Liberal-leaning watchdog groups Citizens for Responsibility and Ethics in Government and Public Citizen have decried partisan deadlock that they say is paralyzing the commission. In an April 29 letter to Obama, CREW and other organizations urged the president to address “the absence of meaningful enforcement,” adding: “This failure to enforce the laws is its own campaign finance scandal and you have been unwilling to do anything about it.”
Former FEC Chairman Bradley Smith, a Republican who like McGahn was an outspoken opponent of campaign finance regulation, acknowledged that the number of tie votes on enforcement issues has increased since his term concluded in 2005. But, he said, there is a misguided view of the magnitude of FEC violations.

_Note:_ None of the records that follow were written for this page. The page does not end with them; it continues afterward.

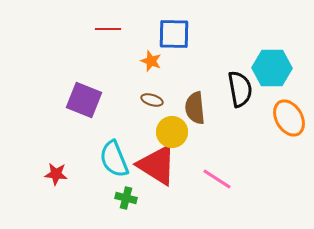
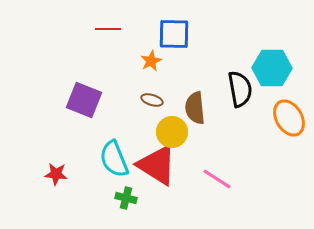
orange star: rotated 25 degrees clockwise
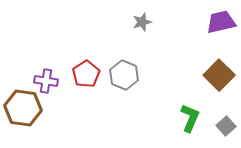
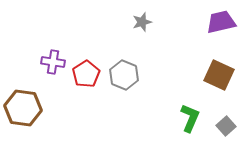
brown square: rotated 20 degrees counterclockwise
purple cross: moved 7 px right, 19 px up
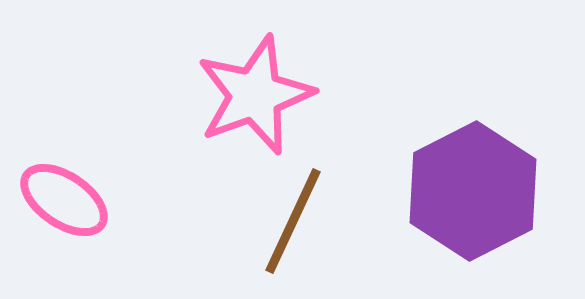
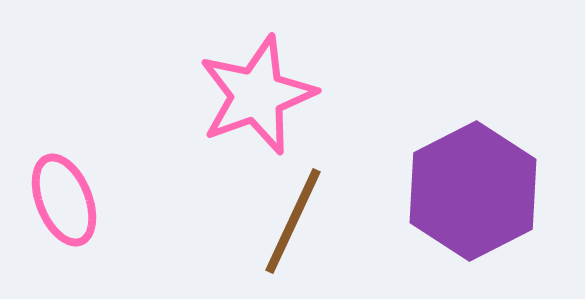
pink star: moved 2 px right
pink ellipse: rotated 34 degrees clockwise
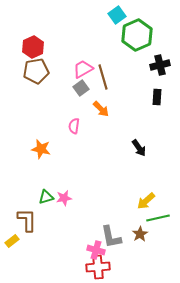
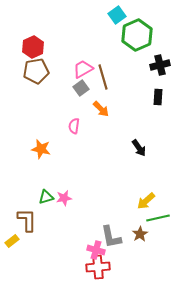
black rectangle: moved 1 px right
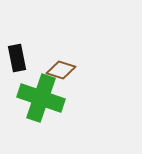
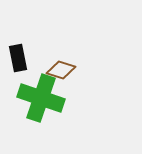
black rectangle: moved 1 px right
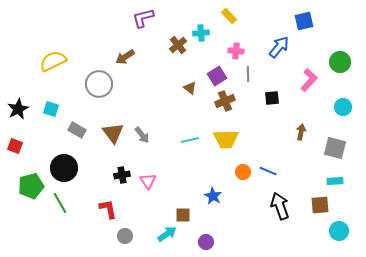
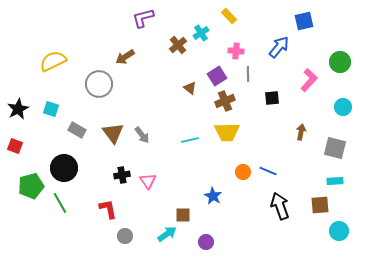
cyan cross at (201, 33): rotated 28 degrees counterclockwise
yellow trapezoid at (226, 139): moved 1 px right, 7 px up
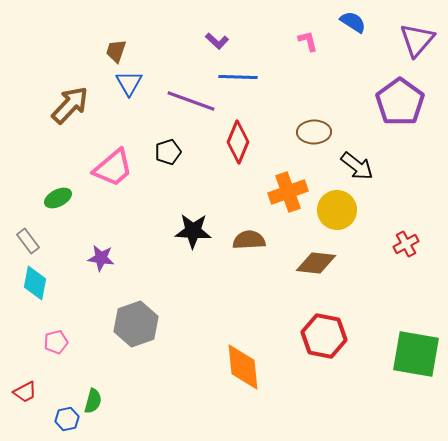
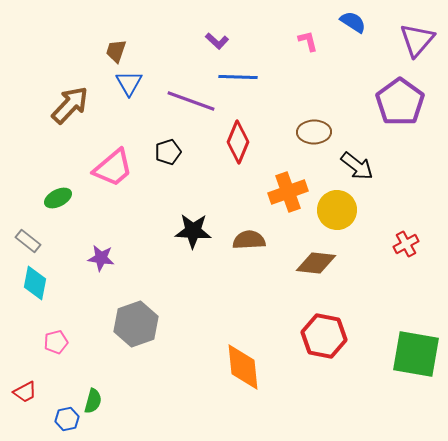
gray rectangle: rotated 15 degrees counterclockwise
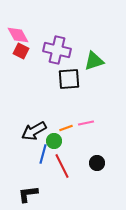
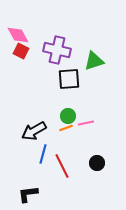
green circle: moved 14 px right, 25 px up
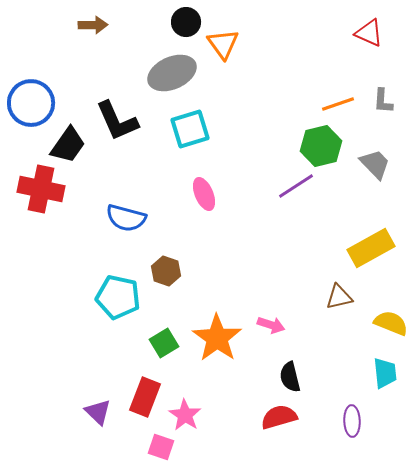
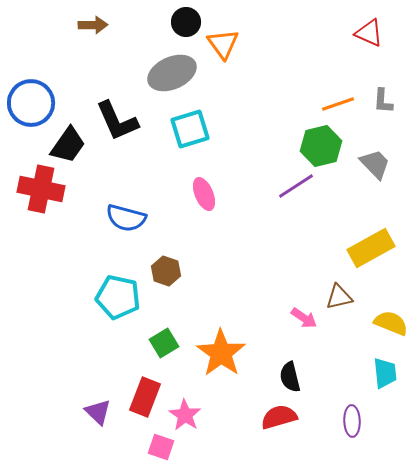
pink arrow: moved 33 px right, 7 px up; rotated 16 degrees clockwise
orange star: moved 4 px right, 15 px down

“There’s this prevalent belief that there’s a whole bunch of corruption that the FEC just isn’t interested in pursuing, but once you get on the inside you realize there’s not really a lot of corruption in the true sense of people taking bribes and cutting deals,” Smith said. “The vast majority of FECA violations are inadvertent, failures to report or just not realizing you’ve gone over the limit of what you can give.”

Outgoing FEC General Counsel Anthony Herman
Herman promoted the benefits of freely sharing information with federal prosecutors. He authored a memo last month defending the current informal arrangement. He also orchestrated the updated MOU between the FEC and DOJ, which he presented to the commissioners in January but failed to receive approval for.
Herman, however, announced in June that would leave the commission. His last day was Friday. But he’ll returnto speak at the commission’s meeting on Thursday where it will take up the proposed restrictions on sharing information with Justice, according to Weintraub.
“Information received from DOJ saves the commission valuable time and resources in its enforcement efforts; allows it to obtain evidence quickly; and helps [the general counsel's office] make more accurate recommendations to the commission,” Herman wrote in his memo. “Members of the regulated community also benefit, as the commission’s legal advice and records help DOJ avoid unnecessary investigations and prosecutions of public officials, candidates, and other political actors.”
Herman cautioned that “any new requirement that DOJ requests be accompanied by a subpoena or be approved by a commission vote would put these benefits at risk.
He added: ‘Perhaps most troubling, such an approach — which seems to be unprecedented — would expose the commission to allegations that politics and partisanship motivate its case-by-case decisions whether to release records to DOJ.”
Justin Shur, the former deputy chief of the Public Integrity Section, expressed surprise at the proposed changes, noting that he’d seen increased cooperation between both agencies in recent years.
“Practically speaking, cooperation between the two is on a case-by-case basis and often depends on the personalities involved just like anything else. But I saw increased communication and cooperation between the two when I was there,” said Shur, now of MoloLamken LLP. “When I left, I got a sense that there was an uptick and that was because of the personnel involved.”